On Thursday, 18 February 2016 00:58:07 UTC+2, JiiPee wrote:
> I have had this many times that I have some global (or static) non-class
> function which I want to get access to a certain class but not its
> private members. Just to illustrate (not a perfect example..):
I have only had such desire with "frozen" code that may not be
changed but that clearly lacks some vital functionality.
The 'private' isn't security. It just avoids accessing by accident
what you don't really want to access. In C++ everything is
accessible when you want to:
#include <iostream>
#include <string>
// frozen class
class Human
{
public:
Human(std::string name, int id)
: m_name(name)
, m_ID(id)
{}
std::string getName() const {return m_name;}
private:
std::string m_name;
int m_ID; /// humans id there are no way to access
};
// robbing template (from Johannes Schaub)
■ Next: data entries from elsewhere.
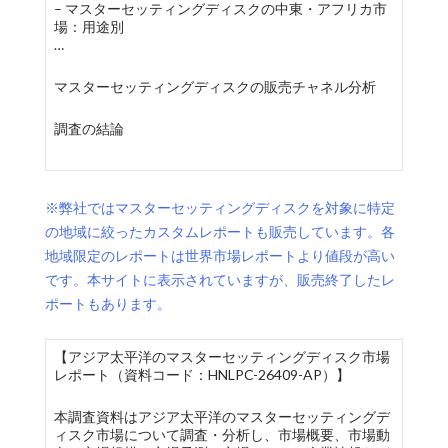
– マスターセッティングディスクの中東・アフリカ市
場：用途別
…
マスターセッティングディスクの販売チャネル分析
調査の結論
※弊社ではマスターセッティングディスクを対象に特定
の地域に絞ったカスタムレポートも販売しています。各
地域限定のレポートは世界市場レポートより値段が高い
です。本サイトに表示されていますが、販売終了したレ
ポートもあります。
【アジア太平洋のマスターセッティングディスク市場
レポート（資料コード：HNLPC-26409-AP）】
本調査資料はアジア太平洋のマスターセッティングデ
ィスク市場について調査・分析し、市場概要、市場動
template<typename Tag, typename Tag::type M>
struct Rob
{
friend typename Tag::type get(Tag)
{
return M;
}
};
// preparations to rob Human::m_ID
struct Human_id
{
typedef int Human::*type;
friend type get(Human_id);
};
template struct Rob<Human_id, &Human::m_ID>;
// robbery in action:
bool checkHumansLegalStatus(const Human& human)
{
int id = human.*get(Human_id());
std::cout << "robbed: " << human.getName() << " " << id << '\n';
return id == 42;
}
int main()
{
Human jipee {"Jippee", 42};
return checkHumansLegalStatus(jipee);
}
> So I want only this function to get access to getID but on the other
> hand I do not want to make if a friend becouse I do not want it to get
> direct acces to the private data members (then it could also get access
> to other data members which it does not need). Protected kind of
> security would be pretty close what would do the job, but there is no
> "protected friend".
>
> What to do? I dont want it to be a friend, to expose ALL privates ...
> would be nice if C++ had a "conditional friend" .. so I could say which
> members it can get access to , like here.
I do not actually understand what you want or don't want. The issue may
be that your "class" is getters/setters and its *actual* logic of checking
its invariant is elsewhere outside. IOW design error.